Le manque de la succession apostolique est la raison pour laquelle les documents romains parlent à propos des mouvements issus de la "Réforme" protestante, de "communautés ecclésiales" plutôt que d’Eglises à proprement parler. Cette précision de vocabulaire, a été effectuée par le cardinal Ratzinger en 2000 dans la Déclaration “Dominus Jesus”, n° 17.

 

Le document de 1973 "l’apostolicité de l'église et la succession apostolique" ajoute :

 

"Cette constatation ne signifie nullement que les qualités ecclésiales et spirituelles des ministères et des communautés protestantes soient pour autant négligeables.
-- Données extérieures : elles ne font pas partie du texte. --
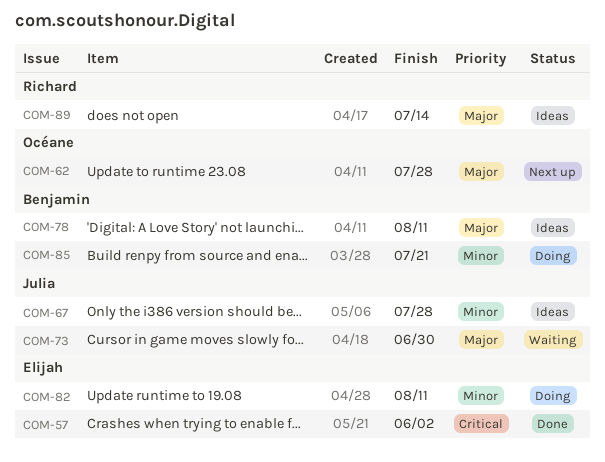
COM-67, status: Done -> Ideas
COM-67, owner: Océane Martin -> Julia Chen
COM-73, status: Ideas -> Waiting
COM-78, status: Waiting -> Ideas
Les ministres ont édifié et nourri les communautés. Par le baptême, par l’étude et la prédication de la Parole, par la prière commune et la célébration de la Cène, par leur zèle, ils ont guidé les hommes vers la foi au Seigneur et les ont ainsi aidés à trouver le chemin du salut. Il y a donc dans ces communautés des éléments qui certainement appartiennent à l’apostolicité de l’unique Église du Christ (4). (Voir la constitution dogmatique Lumen gentium 15 et le décret Unitatis redintegratio 3, 19-23.)"

 

Il ressort de ces textes et du récent rapprochement du pape François avec les luthériens une volonté historique de l'Eglise catholique de faire l'unité avec les protestants sans y parvenir du fait même de la volonté des Réformés de s'en tenir au sola Scriptura de Luther, contre la tradition apostolique et contre ce qui constitue la communauté chrétienne.

 

L'impossibilité de la communion avec les protestants ne vient donc pas de l'Eglise, qui au contraire a toujours cherché les moyens de les réintégrer, elle vient du "credo" des protestants eux-mêmes.